Second, the definitions reveal the inherent misogyny found in language. As explained by Harvard Professor of Anthropology Susan Greenhalgh, “For college-aged ‘males,’ we have the helpful term ‘guys,’ which allows us to avoid both ‘men’ and ‘boys.’ For ‘females,’ there is no similar term, forcing us to choose between ‘girls’ and ‘women.’” Hence, the conundrum we find ourselves in now. There is no word to describe a woman who is not quite a full adult but not a child. While men are afforded a name, and thus space, to figure things out and come of age, women are not. Women are stuck being “girls” (read: immature, innocent, inane) until they essentially get married.

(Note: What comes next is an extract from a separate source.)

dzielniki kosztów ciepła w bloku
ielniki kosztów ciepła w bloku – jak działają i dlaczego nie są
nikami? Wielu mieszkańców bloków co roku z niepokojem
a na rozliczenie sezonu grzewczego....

其二,上述种种定义揭示了语言中固有的厌女现象。哈佛大学的人类学教授苏珊·格林哈尔希解释说:“对于大学生年纪的‘男性’,我们有个好用的称呼‘小伙子’,可以避免使用‘男人’或‘男孩’。对于‘女性’就没有类似的称呼,因此我们被迫在‘女孩’和‘女人’之间做出选择。”于是,我们发现自己正在面临一个难题,即缺少一个词来形容既非完全成熟又不是孩子的女性。男性有了称呼,也就有了空间来解决问题、实现成长,女性则不然。女性如果没有实质上步入婚姻,就会一直被视为“女孩”(意味着不成熟、没阅历、脑袋空空)。

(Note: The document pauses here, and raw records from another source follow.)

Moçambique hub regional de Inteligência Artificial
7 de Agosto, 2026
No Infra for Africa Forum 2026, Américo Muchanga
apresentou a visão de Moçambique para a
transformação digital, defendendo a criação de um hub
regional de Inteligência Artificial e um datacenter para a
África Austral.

But that’s where the trends come in. The growing usage of the word girl in our lexicon speaks to the desire to acknowledge that awkward transitory phase and to divorce the word from the male-centered and toxic ways girl culture is so often depicted. The early aughts2 is when the word girl began rising in usage, and it’s here one can see how the term began to more specifically reference this 20-something stage in life. By the 2010s, TV shows like “Girls,” “New Girl” and “2 Broke Girls” reflected our concept of the word as young women attempting to adjust to adulthood.
然而,这恰恰是“女孩”潮流兴起的原因。我们在措辞时越来越多地使用“女孩”,表明我们渴望承认那个尴尬的过渡阶段,希望将“女孩”这个词与常用于描述“女孩文化”的那种以男性为中心又充满恶意的表达加以区分。在本世纪最初的几年里,“女孩”一词的使用量渐渐上升,我们可以看出这个词开始更具体地指代20多岁的人生阶段。到了2010年代,《都市女孩》《杰茜驾到》《破产姐妹》等电视剧反映了我们对“女孩”一词的理解——试图适应成年人世界的年轻女性。